Release Cycles and Lifecycles

Release Cycles and Lifecycles of software (and hardware) are interesting. How these releases are structured, who does them, and the planning and development process is fascinating from a rollout-of-features perspective. Development release cycles can also be applied to services.

Operating System Release Cycles

Of course we know how Microsoft is getting into trouble with their multi-year release cycle. Apple seems to beat them quite handily with a yearly release, but that is about hardware more than anything. My current comment on Apple's OS is that it is pretty much like Microsoft, in that we get shitty releases, some patches, and then a better version (or not) in a year. Everything post-Lion has been a huge disappointment, little gadgety enhancements notwithstanding. The fact that the designer guy has had a complete run over Safari, not to mention Safari's lagging technical chops should indicate how the helm of the software shop is undermanned, to say the least.

In any case, the 6-month release cycle of Fedora and Ubuntu is a pretty good timeframe (for an operating system).
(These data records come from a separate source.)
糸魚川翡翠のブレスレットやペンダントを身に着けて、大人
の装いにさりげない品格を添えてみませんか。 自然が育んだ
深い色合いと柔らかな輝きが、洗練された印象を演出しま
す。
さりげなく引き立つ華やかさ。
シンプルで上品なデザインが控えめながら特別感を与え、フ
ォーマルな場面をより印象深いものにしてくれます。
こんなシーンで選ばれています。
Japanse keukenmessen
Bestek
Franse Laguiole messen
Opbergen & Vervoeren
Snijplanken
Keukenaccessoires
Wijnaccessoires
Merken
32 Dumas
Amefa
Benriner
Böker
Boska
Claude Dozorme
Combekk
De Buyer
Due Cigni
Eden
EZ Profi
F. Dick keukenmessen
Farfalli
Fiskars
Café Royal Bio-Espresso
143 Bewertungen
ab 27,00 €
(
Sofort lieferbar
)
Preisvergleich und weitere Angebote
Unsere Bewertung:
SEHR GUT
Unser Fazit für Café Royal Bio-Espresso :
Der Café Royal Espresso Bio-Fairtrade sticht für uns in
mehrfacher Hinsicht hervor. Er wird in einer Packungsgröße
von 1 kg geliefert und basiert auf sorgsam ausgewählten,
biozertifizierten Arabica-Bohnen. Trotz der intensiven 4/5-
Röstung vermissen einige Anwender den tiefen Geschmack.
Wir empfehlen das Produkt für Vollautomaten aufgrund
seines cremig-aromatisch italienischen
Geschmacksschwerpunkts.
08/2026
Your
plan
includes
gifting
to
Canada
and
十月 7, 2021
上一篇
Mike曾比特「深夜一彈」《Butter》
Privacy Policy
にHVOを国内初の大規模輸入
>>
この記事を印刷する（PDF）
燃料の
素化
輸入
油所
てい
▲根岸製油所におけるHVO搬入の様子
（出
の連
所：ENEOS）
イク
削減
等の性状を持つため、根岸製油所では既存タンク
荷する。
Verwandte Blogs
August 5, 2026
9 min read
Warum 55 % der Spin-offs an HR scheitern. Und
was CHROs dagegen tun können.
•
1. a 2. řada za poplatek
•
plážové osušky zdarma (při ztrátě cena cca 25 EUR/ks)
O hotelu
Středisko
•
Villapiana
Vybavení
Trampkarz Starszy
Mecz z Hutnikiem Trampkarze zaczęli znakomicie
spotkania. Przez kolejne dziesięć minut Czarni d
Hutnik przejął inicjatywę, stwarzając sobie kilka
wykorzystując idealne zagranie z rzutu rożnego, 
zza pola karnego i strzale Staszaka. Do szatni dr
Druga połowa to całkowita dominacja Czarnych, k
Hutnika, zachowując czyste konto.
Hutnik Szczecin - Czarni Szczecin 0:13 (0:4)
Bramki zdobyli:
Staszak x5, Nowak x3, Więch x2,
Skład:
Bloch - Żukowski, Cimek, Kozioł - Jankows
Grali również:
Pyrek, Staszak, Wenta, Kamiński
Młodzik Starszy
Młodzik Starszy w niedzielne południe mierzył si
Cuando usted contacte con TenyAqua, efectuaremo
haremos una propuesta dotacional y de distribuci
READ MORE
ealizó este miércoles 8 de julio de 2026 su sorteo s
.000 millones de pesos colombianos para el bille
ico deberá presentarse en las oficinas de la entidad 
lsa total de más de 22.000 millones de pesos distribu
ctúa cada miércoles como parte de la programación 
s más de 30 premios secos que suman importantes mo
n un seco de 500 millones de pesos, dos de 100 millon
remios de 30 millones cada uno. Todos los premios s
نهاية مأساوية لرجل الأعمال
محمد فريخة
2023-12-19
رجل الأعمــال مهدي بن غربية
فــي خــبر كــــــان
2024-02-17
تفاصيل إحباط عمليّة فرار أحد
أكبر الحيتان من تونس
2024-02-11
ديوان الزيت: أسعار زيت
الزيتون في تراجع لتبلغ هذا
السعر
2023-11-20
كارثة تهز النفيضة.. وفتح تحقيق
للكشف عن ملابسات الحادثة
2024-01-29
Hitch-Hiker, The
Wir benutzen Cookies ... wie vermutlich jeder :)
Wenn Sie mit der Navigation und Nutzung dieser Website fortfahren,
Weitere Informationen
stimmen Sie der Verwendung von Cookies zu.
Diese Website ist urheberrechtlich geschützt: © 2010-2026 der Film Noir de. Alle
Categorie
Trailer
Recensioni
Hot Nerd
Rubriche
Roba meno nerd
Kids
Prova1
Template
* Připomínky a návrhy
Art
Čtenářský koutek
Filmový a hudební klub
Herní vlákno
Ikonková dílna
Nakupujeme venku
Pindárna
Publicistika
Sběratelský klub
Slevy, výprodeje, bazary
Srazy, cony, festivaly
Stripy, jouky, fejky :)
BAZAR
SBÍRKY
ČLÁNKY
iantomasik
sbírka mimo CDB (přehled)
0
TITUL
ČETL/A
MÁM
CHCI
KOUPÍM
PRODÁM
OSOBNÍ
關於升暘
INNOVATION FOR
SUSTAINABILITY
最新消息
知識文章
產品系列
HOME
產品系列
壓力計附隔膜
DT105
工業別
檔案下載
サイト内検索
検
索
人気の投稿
Of course Fedora server and Ubuntu LTS versions have a longer and different lifecycle due to stability and security issues.

Application Release Cycle

The 4 month WordPress release cycle is good for fairly complex applications (server or desktop/mobile). It should be obvious that bug fixes and point releases should be liberally sprinkled in to keep everyone aware of the relevance of an application (or operating system). They key of course is to provide value (not introduce new bugs), definitely squash current bugs, and of course security updates.

Unfortunately most organizations don't do this well. Two recent examples spring to mind. CyberDuck's MountainDuck which was a poor attempt at copying Transmit's Disk functionality -- and broke the base CyberDuck application functionality every other release or so. As well, the OSX implementation of CloudMagic, which also went on a yo-yo of implemented and broken functionality. (CloudMagic is a silly name, and ultimately a failed approach which is to remove information and the advantage of a large screen, essentially upsizing (slightly) the iOS app.)

Release Cycles and Professional Services

Release Cycles can be implemented in ongoing professional services. The key is to provide visible value (even if only conceptual) rather than a monthly task list and invoice. Here is a sketch of how one might approach this, with new and current clients.

  • Begin with a version 0.1 which is a baseline, where we are
  • If one has already been at work for 4 months or so, stretch back that amount of time. (April, August, and December are good months to have releases in.)
  • Next major release is in the next month. Note that a major release doesn't have to have major changes, just a numbering to put a stake in the ground and indicate a milestone for measurement.
  • Now that there is a release cycle, one can put some structure around that (known process)
  • Finally, add items to the development roadmap which consists of the major releases (and their point releases).
  • Of course weekly meetings, email, chat, and wiki work should always take precedence, but now there is a set of time horizons around which to structure discussions.